Could Joe Mauer learn to do all that? I’ve seen enough of him to know better than to bet against him in any endeavor involving a ball made of leather, but it’s not a given that he could make a seamless conversion. Yes, I say that fully aware that guys like Johnny Bench pulled off that switch.
My point is simply that I think the time to make that move is years earlier, when the growing pains can take place in places like Elizabethton and Cedar Rapids, not in front of 38,000 people at Target Field.
More importantly, adopting the philosophy of protecting your best hitting prospects would mean you don’t subject them to a decade of unnecessary jarring foul balls off the noggin and you can focus on developing defense-first catchers throughout your organization.

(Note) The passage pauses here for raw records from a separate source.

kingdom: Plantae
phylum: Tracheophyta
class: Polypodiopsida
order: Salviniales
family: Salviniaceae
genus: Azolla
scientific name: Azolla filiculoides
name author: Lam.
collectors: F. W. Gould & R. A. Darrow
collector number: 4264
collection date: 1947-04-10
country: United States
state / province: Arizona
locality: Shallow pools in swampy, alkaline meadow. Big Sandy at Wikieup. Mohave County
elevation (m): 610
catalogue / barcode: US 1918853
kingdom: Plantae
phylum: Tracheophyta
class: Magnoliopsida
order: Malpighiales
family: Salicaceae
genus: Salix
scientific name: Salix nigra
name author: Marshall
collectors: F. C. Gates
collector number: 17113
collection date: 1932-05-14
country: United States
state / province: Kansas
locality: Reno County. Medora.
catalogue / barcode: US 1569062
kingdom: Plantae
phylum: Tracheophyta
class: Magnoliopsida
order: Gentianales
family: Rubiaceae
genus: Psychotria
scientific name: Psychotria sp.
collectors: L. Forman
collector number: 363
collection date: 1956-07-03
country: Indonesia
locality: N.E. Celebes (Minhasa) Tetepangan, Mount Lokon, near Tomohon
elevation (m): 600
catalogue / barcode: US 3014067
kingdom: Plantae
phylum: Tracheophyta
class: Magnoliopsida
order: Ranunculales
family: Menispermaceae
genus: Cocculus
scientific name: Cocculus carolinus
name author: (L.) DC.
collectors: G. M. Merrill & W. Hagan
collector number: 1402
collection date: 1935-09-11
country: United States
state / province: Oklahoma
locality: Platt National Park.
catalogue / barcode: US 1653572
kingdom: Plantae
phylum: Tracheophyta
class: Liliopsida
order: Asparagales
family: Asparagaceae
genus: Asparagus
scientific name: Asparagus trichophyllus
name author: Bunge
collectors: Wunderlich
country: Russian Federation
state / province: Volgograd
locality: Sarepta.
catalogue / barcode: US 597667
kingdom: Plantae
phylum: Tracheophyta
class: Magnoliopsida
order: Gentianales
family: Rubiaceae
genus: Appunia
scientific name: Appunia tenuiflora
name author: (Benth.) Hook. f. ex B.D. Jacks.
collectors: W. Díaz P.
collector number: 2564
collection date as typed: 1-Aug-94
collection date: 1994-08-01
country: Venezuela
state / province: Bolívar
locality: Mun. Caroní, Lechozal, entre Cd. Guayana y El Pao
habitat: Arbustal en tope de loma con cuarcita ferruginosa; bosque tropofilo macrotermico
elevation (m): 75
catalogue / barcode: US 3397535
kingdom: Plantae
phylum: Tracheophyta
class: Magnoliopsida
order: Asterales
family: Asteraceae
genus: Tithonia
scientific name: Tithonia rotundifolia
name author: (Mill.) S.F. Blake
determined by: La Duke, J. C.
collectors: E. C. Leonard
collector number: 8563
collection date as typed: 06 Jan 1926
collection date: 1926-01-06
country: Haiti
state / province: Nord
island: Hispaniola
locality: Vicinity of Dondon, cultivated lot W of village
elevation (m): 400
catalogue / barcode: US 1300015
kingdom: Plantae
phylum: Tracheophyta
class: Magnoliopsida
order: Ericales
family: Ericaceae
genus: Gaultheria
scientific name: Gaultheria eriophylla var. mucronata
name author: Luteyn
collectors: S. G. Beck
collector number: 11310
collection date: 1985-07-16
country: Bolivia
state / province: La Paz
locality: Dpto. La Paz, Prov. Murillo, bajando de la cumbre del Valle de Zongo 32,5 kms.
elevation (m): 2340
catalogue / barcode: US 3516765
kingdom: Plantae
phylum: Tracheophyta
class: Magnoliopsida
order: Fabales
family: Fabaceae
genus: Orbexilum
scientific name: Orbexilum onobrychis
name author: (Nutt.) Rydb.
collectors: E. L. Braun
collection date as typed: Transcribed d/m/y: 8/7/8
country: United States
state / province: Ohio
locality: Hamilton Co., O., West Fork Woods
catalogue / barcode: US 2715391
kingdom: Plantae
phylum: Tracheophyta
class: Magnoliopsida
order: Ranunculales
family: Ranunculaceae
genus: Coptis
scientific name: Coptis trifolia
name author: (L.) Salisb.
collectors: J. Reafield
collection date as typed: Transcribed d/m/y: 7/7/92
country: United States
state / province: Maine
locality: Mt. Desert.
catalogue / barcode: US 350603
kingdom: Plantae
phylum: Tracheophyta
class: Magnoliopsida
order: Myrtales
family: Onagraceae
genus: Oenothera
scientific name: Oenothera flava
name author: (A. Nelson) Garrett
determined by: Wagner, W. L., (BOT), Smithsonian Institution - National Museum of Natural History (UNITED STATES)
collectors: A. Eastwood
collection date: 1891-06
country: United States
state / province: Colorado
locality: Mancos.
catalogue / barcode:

I wouldn’t wish that kind of physical punishment on anyone, but so long as the game is going to need a catcher, I’d rather the guy I’m risking back there hit like Drew Butera than Joe Mauer, especially when the alternative seems to always be seeing a couple of Butera-like hitters elsewhere on the field, anyway.
I think it’s quite possible that catchers may become the running backs of Major League Baseball, in that they’ll be among the best pure athletes in the game, but will have, on average, the shortest careers. Just as there’s almost no way to fully protect the health of running backs in a game where it’s the job of huge men to hit them as hard as possible and take their legs out from under them, it’s also unlikely that there’s any way to make catching safe from blows to the head.
Seeing Morneau and Denard Span, not to mention Corey Koskie before them, go through some difficult times with concussions, it’s clear that there’s no way to completely protect your best ballplayers from the risk of concussion. But it’s pretty evident to me that the risk is far greater for catchers.
I hope Joe Mauer’s days as a catcher are nearing an end.